*Short problem*.
Please count the lines of the data below that contain the word "Tuesday" and give only that number.

*Entries provided*.
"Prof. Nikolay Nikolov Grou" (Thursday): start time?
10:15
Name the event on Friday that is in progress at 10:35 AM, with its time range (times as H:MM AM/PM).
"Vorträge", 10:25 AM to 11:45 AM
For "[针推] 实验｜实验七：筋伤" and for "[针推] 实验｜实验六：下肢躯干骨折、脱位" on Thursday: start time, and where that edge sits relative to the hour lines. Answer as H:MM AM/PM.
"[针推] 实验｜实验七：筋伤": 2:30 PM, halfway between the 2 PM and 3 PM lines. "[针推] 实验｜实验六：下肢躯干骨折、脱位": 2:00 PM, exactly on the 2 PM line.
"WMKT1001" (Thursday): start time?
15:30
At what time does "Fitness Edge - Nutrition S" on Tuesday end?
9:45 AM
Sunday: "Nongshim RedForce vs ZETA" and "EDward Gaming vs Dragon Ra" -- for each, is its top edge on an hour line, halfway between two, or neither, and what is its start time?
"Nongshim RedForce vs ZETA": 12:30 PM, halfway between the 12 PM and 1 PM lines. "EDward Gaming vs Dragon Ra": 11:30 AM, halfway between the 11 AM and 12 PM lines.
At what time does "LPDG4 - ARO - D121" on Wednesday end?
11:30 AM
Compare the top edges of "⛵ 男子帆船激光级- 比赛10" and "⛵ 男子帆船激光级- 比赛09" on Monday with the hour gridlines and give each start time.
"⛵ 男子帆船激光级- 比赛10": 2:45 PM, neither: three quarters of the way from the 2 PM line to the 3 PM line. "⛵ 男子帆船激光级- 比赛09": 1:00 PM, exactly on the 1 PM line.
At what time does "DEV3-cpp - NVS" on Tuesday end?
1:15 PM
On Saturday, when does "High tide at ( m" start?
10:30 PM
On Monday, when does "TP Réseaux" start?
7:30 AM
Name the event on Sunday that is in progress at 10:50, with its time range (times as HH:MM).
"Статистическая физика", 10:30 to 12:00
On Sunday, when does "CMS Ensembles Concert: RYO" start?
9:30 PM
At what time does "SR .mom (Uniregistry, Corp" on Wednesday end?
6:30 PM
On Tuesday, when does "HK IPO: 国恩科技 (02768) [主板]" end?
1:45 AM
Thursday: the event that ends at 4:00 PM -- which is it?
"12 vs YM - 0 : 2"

*Task result*.
3